THE TASK = Convert the stretch from the start of the records through the line containing "I'm Louise 🫶🏻" into a Markdown table with two columns, No. and Line, giving each non-blank line its own numbered row and leaving out blank lines.
====
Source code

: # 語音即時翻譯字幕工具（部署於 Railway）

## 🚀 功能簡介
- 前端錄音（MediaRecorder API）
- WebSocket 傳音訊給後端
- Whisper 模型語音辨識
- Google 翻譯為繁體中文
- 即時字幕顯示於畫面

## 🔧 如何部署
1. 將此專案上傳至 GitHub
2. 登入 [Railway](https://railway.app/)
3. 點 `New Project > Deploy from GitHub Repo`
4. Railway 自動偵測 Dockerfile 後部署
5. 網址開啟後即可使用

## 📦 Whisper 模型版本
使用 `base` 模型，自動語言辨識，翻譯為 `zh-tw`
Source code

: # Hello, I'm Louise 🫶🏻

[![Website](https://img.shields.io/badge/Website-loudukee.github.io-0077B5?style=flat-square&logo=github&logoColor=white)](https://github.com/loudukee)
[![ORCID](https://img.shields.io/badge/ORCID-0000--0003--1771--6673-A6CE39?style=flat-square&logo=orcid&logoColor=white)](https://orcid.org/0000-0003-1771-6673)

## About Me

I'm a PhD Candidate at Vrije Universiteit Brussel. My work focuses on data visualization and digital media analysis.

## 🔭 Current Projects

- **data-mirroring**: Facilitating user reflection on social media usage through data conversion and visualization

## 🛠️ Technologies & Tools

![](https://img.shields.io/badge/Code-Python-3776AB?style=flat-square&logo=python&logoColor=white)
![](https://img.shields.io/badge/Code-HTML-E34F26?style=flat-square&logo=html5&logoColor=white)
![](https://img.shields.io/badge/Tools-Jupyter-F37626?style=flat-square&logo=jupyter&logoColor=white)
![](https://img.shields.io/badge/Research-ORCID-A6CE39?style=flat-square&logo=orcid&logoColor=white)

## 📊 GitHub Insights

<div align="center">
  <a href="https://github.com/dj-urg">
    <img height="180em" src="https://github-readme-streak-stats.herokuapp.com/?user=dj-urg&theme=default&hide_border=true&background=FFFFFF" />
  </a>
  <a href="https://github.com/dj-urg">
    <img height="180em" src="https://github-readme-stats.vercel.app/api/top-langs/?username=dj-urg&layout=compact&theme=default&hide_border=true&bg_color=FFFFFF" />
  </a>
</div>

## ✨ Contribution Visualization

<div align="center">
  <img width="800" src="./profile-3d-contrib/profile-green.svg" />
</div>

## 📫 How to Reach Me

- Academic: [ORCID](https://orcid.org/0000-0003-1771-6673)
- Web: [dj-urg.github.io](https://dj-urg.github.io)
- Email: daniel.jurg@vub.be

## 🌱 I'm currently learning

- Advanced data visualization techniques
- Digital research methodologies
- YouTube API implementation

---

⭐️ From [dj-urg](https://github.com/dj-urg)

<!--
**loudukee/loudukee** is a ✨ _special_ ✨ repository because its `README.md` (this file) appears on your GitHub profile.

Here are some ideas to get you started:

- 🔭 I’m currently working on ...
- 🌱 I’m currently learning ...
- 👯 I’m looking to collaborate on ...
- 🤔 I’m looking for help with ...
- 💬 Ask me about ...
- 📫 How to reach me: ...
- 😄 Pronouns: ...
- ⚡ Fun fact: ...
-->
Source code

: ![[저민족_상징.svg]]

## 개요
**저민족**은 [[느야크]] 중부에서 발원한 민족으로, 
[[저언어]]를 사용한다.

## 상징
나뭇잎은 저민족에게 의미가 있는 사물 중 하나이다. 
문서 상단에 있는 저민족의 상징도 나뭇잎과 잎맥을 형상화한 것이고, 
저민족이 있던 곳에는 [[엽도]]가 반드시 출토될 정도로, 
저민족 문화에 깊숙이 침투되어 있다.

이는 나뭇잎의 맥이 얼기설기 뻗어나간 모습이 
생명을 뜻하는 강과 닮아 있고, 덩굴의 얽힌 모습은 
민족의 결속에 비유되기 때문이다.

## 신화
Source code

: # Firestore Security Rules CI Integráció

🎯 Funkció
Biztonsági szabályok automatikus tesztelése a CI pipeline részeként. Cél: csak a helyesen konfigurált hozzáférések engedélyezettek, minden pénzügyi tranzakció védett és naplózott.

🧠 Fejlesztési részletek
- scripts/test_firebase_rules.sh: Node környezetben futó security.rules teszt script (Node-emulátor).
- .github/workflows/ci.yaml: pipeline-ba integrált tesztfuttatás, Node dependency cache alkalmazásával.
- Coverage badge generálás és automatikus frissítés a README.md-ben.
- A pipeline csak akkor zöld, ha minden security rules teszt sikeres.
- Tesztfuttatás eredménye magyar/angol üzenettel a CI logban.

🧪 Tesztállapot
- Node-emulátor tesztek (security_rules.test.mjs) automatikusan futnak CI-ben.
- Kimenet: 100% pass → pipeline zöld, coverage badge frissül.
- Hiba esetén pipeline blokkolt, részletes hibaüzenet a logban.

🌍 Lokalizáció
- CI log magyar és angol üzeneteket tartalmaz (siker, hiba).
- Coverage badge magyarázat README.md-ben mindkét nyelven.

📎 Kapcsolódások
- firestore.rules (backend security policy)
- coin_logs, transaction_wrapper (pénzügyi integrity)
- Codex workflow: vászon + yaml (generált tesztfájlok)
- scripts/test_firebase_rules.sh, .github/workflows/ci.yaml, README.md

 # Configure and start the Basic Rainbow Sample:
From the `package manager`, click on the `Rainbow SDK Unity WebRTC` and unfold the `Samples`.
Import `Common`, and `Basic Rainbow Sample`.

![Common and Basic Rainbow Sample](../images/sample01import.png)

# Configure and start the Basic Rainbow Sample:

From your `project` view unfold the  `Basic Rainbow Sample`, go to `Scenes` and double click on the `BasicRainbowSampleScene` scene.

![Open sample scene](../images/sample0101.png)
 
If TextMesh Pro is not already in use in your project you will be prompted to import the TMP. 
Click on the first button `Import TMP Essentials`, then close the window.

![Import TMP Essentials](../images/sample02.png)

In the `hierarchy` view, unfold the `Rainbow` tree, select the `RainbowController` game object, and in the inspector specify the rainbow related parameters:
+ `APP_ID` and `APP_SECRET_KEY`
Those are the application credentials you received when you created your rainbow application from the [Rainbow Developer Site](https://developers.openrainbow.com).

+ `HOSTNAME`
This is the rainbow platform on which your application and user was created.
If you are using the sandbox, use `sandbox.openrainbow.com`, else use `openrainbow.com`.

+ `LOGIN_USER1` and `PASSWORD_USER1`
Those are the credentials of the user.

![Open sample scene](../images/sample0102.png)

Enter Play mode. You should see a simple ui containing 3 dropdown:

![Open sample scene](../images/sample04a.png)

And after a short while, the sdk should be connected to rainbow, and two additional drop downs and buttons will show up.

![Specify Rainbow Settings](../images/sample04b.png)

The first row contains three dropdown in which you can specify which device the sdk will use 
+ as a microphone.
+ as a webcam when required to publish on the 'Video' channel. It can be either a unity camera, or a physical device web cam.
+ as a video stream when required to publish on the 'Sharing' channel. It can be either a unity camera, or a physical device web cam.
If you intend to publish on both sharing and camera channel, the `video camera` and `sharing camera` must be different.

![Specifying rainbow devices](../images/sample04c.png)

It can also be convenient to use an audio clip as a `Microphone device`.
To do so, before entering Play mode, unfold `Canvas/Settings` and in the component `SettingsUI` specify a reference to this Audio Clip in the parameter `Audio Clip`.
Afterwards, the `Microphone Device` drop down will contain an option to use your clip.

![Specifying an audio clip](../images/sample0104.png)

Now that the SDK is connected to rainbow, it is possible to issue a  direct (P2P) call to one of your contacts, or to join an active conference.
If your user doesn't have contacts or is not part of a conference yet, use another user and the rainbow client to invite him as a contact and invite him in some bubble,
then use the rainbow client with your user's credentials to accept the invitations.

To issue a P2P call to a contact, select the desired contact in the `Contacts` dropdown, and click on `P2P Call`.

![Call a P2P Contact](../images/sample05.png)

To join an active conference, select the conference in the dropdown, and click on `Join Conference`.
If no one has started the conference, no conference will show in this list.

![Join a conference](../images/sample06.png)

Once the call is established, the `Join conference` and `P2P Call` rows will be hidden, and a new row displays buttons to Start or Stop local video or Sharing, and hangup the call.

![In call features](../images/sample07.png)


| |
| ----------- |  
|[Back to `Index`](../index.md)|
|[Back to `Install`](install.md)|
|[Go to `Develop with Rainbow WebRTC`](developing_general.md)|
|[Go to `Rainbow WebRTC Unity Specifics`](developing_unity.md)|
====
YOUR SOLUTION =
| No. | Line |
|---|---|
| 1 | Source code |
| 2 | : # 語音即時翻譯字幕工具（部署於 Railway） |
| 3 | ## 🚀 功能簡介 |
| 4 | - 前端錄音（MediaRecorder API） |
| 5 | - WebSocket 傳音訊給後端 |
| 6 | - Whisper 模型語音辨識 |
| 7 | - Google 翻譯為繁體中文 |
| 8 | - 即時字幕顯示於畫面 |
| 9 | ## 🔧 如何部署 |
| 10 | 1. 將此專案上傳至 GitHub |
| 11 | 2. 登入 [Railway](https://railway.app/) |
| 12 | 3. 點 `New Project > Deploy from GitHub Repo` |
| 13 | 4. Railway 自動偵測 Dockerfile 後部署 |
| 14 | 5. 網址開啟後即可使用 |
| 15 | ## 📦 Whisper 模型版本 |
| 16 | 使用 `base` 模型，自動語言辨識，翻譯為 `zh-tw` |
| 17 | Source code |
| 18 | : # Hello, I'm Louise 🫶🏻 |